Idąc dalej – skoro miłość jest dobrem, to można kochać interesownie, realizjąc swój cel pod przykrywką „dla dobra” (na celu mam dobro, w tym człowieczeństwo). – To na pozór w porządku, tylko że „interesownie” już wyklucza „miłość”, bo zawsze ma w tle szukanie, promowanie siebie, bo miłość z definicji jest bezinteresowna – nawet wzajemna.
Takie „dla dobra” to już typowa propaganda faszystów u waadzy, którzy każdą machlojkę nazywają, że jest dla naszego dobra, choć korzyści odnoszą tylko oni.
Tego już przeciętnemu człowiekowi, wychowanemu na pytaniu: „Za co kocham moją mamę ?”, a ugruntowanemu np. na Rubiku, na asertywności, czy reklamie: „Jestem tego warta” nie przetłumaczy.

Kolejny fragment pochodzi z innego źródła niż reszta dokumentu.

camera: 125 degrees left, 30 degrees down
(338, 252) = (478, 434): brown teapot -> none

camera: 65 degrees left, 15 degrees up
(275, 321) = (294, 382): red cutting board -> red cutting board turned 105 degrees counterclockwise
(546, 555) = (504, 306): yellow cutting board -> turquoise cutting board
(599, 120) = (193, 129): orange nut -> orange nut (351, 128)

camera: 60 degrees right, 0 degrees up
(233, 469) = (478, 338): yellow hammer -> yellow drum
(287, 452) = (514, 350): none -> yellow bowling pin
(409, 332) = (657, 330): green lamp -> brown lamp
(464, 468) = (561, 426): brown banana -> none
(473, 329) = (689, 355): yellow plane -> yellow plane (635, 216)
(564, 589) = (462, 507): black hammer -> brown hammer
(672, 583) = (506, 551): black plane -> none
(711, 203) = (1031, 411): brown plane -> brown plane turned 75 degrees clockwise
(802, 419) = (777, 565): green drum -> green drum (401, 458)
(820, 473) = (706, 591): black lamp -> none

Nie przetłumaczy że miłość to dawanie, że miłość to poświęcenie się dla kogoś, że to ofiara z siebie, że to czyn dedykowany komuś, że to decyzja wolnej i świadomej woli podejmowana raz na zawsze, a nie przelotna emocja trwająca tyle, ile przyjemność – czasem tylko całe życie, nie zakochanie, któremu nie da się dojrzeć do miłości tylko pospiesznie przystępuje do jej konsumpcji.
W oparciu o tą eliminację prawdziwej miłości z naszego życia duchowego prowadzona jest filozoficzna akcja nazywania sprawiedliwością „wypełnienia prawa”, czyli praworządności, a za tym i anihilacji całego systemu ludzkich wartości wyższego rzędu – i prawości (w tym prawdy i natury, jaką stworzył Bóg, i rozumu, i świadomości), i moralności, i człowieczeństwa dojrzałego, i świętości, i wolnej woli, i ludzkiej godności dzieci Bożych, i Boga.
To nie tylko błąd filozofa. To by szło łatwo obalić.
Za tym stoi każda tyrania, stoi i cały dzisiejszy faszyzm korporacyjny. Nie ma już komu słuchać argumentów – to już obrosło emocjonalizmem nadmiernym i chciejstwami.
To już wyrosło na błąd ideologiczny stawiający wewnątrz samej polityki ideologię jako nadrzędną nad prawem, a sponsorów ideologów („panów” ekonomii i gospodarki, oraz waadzy) jako nadludzi, jako bogów, co wszystko mogą, a zwłaszcza zniewalać i eksterminować całą resztę „zbędnych podludzi”.